Their paper, published in the journal Science, explores a scenario where immunity to the virus diminishes within a year – a rate similar to another type of coronavirus that causes mild respiratory illness. If this were the case, there would be annual outbreaks of Covid-19, much like the flu, they said.
But if immunity to the virus lasted longer, we might experience what would initially appear to be an elimination of Covid-19 followed by a resurgence after a few years.
Either way, it’s probably coming back. “Should reinfection prove commonplace, and barring a highly effective vaccine delivered to most of the world’s population, SARS-CoV-2 will likely settle into a pattern of endemicity,” the authors said.
“Whether reinfections will be commonplace, how often they will occur, how contagious re-infected individuals will be, and whether the risk of severe clinical outcomes changes with subsequent infection remain to be understood.”
So, when might this happen?
Judging by what makes flu endemic, it’s likely we’ll know whether Covid-19 is endemic by Christmas next year, according to Dr Julian Tang, a consultant virologist at the Leicester Royal Infirmary and honorary associate professor in the Department of Respiratory Sciences at University of Leicester.
By this point, he envisages about 80% of people will have been infected with Covid-19 (if not more).
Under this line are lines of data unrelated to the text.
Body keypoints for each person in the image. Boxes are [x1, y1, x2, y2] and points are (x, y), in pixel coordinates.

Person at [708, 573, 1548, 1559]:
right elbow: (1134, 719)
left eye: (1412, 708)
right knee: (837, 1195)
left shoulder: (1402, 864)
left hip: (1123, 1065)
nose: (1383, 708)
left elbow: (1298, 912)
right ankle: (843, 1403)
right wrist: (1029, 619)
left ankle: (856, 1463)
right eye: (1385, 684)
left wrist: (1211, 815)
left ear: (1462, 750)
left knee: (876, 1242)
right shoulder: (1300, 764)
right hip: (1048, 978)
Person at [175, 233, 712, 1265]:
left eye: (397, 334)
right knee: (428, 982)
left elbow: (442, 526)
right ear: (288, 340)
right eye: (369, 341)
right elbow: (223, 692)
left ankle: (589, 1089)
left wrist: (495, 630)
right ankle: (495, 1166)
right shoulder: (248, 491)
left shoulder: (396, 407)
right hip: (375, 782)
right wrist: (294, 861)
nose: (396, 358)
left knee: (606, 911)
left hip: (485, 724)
By 2022, he predicts we’ll see some form of seasonality kick in – as with flu – where there are Covid-19 outbreaks over the winter months.
“If you look at the influenza pandemics, they’ve all become seasonal after it’s been through the whole world – and then the seasonality and endemicity is driven by the new birth cohort each year,” Dr Tang explains.
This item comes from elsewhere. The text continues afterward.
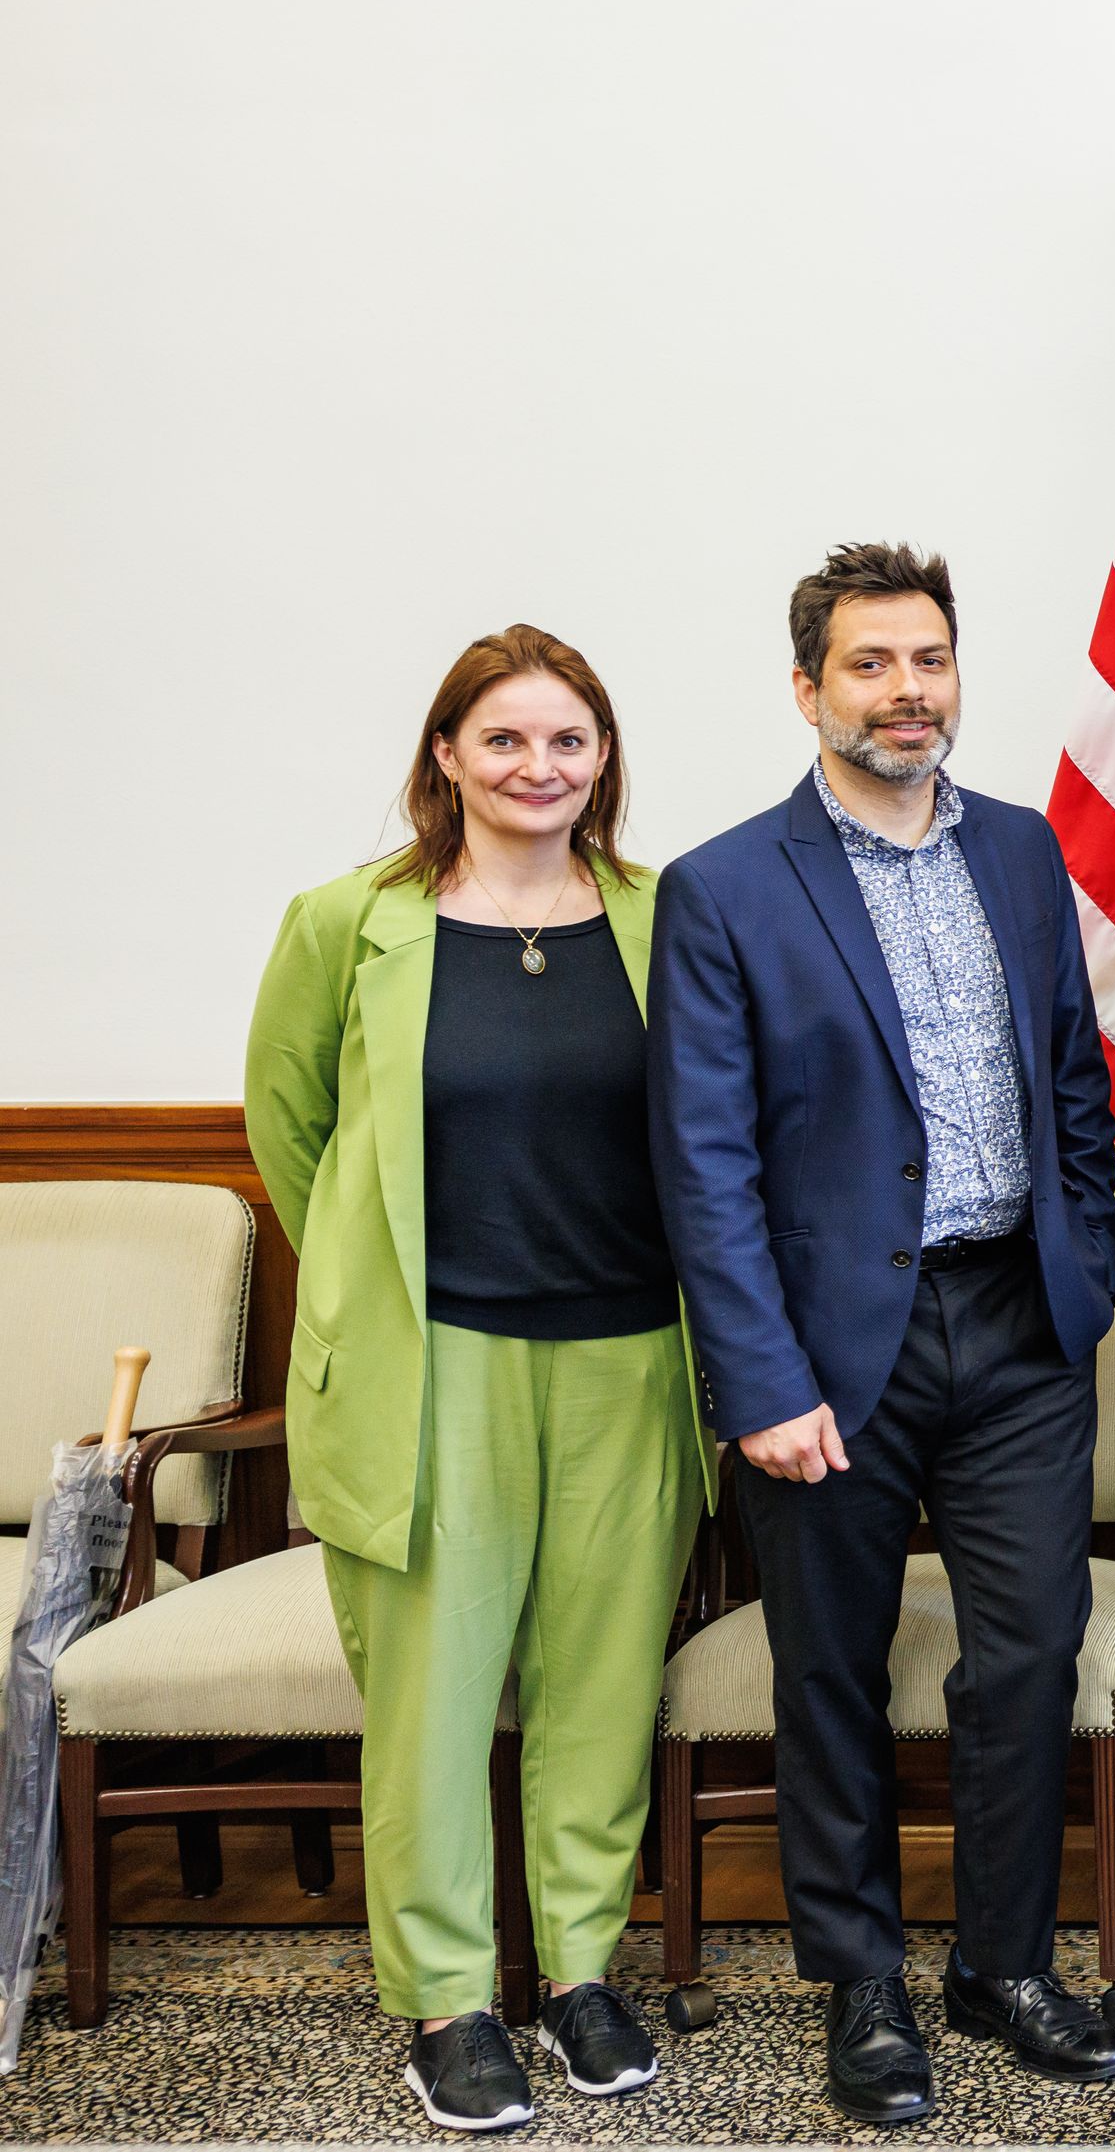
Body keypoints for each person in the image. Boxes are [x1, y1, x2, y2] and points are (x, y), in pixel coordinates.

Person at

Adults get the virus, then recover or die, and all the while new babies are being born. “The massive first wave of the pandemic sweeps through the population that’s susceptible, then dies out – as we saw with the 2009 pandemic and as we’ve seen with previous pandemics of flu. Then you get a seasonal spiking.”
Flu viruses, seasonal coronaviruses and other respiratory viruses tend to spike in winter for a few reasons, but mainly due to human immunity and climate.
Dr Tang points out that cooler weather drives people indoors into crowded spaces. At the same time, immunity dwindles if we’re not getting enough vitamin D, and viruses tend to survive better in colder temperatures.
The hope is that vaccines will protect people from the most severe symptoms of the virus by boosting an immune response. Experts suggest we’ll probably need multiple vaccines (possibly yearly ones) to protect us from the worst outcomes of Covid-19.
Will Covid-19 ever disappear completely?
Total eradication of the virus is very unlikely, but not impossible. For example, smallpox, a virus that was very contagious and often deadly (three in every 10 people who got it died), was eradicated in 1980 thanks to vaccination programmes.
Professor Hans Heesterbeek, an expert in theoretical epidemiology at Utrecht University, in the Netherlands, wrote in a piece for The Conversation that if vaccines are found to prevent clinical disease, strongly reduce transmission and cause long-lasting immunity to Covid-19, eradication of the illness is possible.
“But realistically this is unlikely,” he said. “Eradication is notoriously difficult, even for diseases for which we have almost perfect vaccines and permanent immunity. Endemic disease is therefore the most likely outcome.”